Nantes : il monte sur le toit d'un théâtre pour dénoncer les méthodes du RSI

Par Pascal Roche, France Bleu Loire Océan et France Bleu jeudi 3 novembre 2016 à 19:09

Le toit du théâtre le Sphinx de Nantes
Le toit du théâtre le Sphinx de Nantes © Radio France - Antoine Denéchère

Le directeur d'un théâtre nantais a décidé de monter sur le toit du bâtiment ce vendredi pour protester contre les milliers d'euros de cotisations que lui réclame le RSI, le régime social des indépendants dont les méthodes sont décriées par de nombreux professionnels.

Patrice Fourreau, directeur du Sphinx, un théâtre nantais, va monter sur le toit de son établissement ce vendredi. L'homme qui a monté cette scène il y a 27 ans a décidé de partir en croisade contre le RSI, le régime social des indépendants, auquel les travailleurs indépendants (artisans, commerçants et professions libérales) sont obligés de s'affilier et qui s'est fait connaître ces dernières années pour ses dysfonctionnements et ses méthodes de calcul de cotisations contestées.

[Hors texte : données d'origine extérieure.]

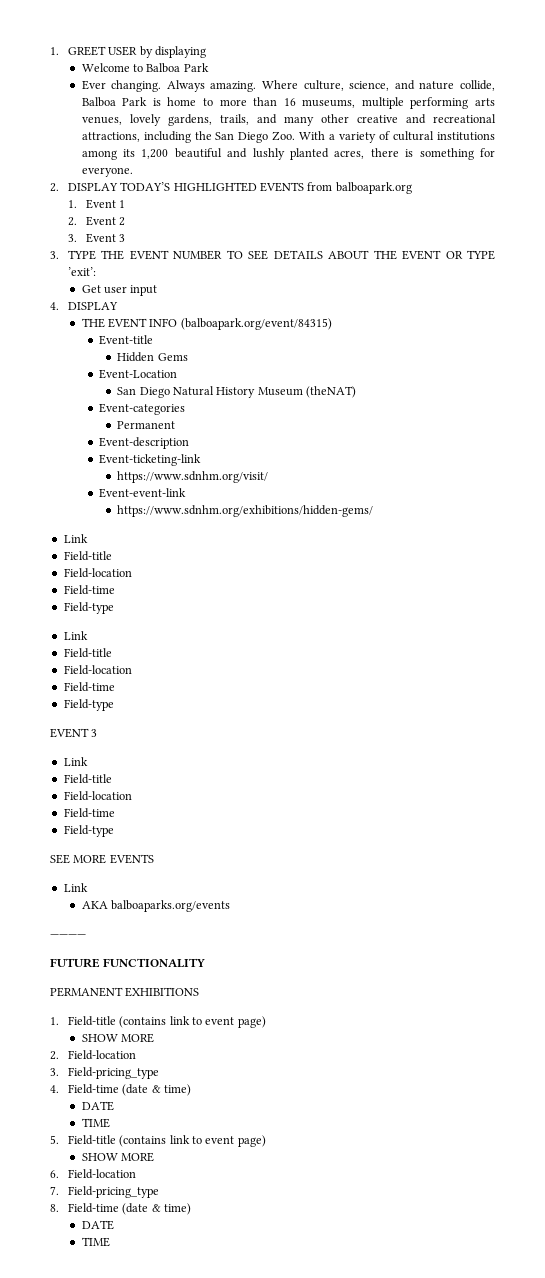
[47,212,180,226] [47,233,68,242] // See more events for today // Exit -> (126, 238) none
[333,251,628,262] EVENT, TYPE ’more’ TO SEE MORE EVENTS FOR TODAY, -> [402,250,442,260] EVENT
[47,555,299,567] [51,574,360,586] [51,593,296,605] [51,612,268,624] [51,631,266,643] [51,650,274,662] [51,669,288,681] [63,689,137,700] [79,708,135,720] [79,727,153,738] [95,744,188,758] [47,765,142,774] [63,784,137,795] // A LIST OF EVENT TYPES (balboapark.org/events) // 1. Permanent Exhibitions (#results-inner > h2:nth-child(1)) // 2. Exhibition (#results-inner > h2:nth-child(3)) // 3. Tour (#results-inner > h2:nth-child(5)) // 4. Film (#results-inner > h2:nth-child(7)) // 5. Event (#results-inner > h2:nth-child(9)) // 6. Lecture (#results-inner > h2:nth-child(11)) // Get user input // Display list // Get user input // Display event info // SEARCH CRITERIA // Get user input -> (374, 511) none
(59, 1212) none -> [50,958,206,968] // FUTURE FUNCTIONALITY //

C'est la seule solution qu'il a trouvée pour être entendu

Patrice Fourreau est à bout. Depuis 2010, il est en contentieux avec le RSI et les multiples tentatives de conciliation n'ont rien changé, même une rencontre avec le préfet n'a servi à rien. L'organisme lui réclame 3000 euros de cotisations-retraite par trimestre, en plus des 800 euros mensuels qu'il lui reste à payer jusqu'à la fin de 2017. Le directeur du théâtre cherche à savoir pourquoi le RSI lui demande autant, il veut comprendre les mécanismes de cotisations de cette caisse. Il n'a jamais eu de réponse satisfaisante. Aujourd'hui, il affirme être dans l'incapacité de régler cette somme, sinon il mettra la clé sous la porte.

Patrice Fourreau, directeur du théâtre le Sphinx à Nantes. - Radio France
Patrice Fourreau, directeur du théâtre le Sphinx à Nantes. © Radio France - Antoine Denéchère

Banderole et sono sur le toit du théâtre

Ce vendredi matin, Patrice Fourreau va donc monter sur le toit de son théâtre situé rue Monteil à Nantes. Il va y déployer une banderole et installer une sono. Il annonce également qu'il va cesser progressivement de s'alimenter pour sensibiliser les pouvoirs publics. Il espère aboutir à un règlement de son dossier et souhaite un engagement de l'Etat à réformer le RSI.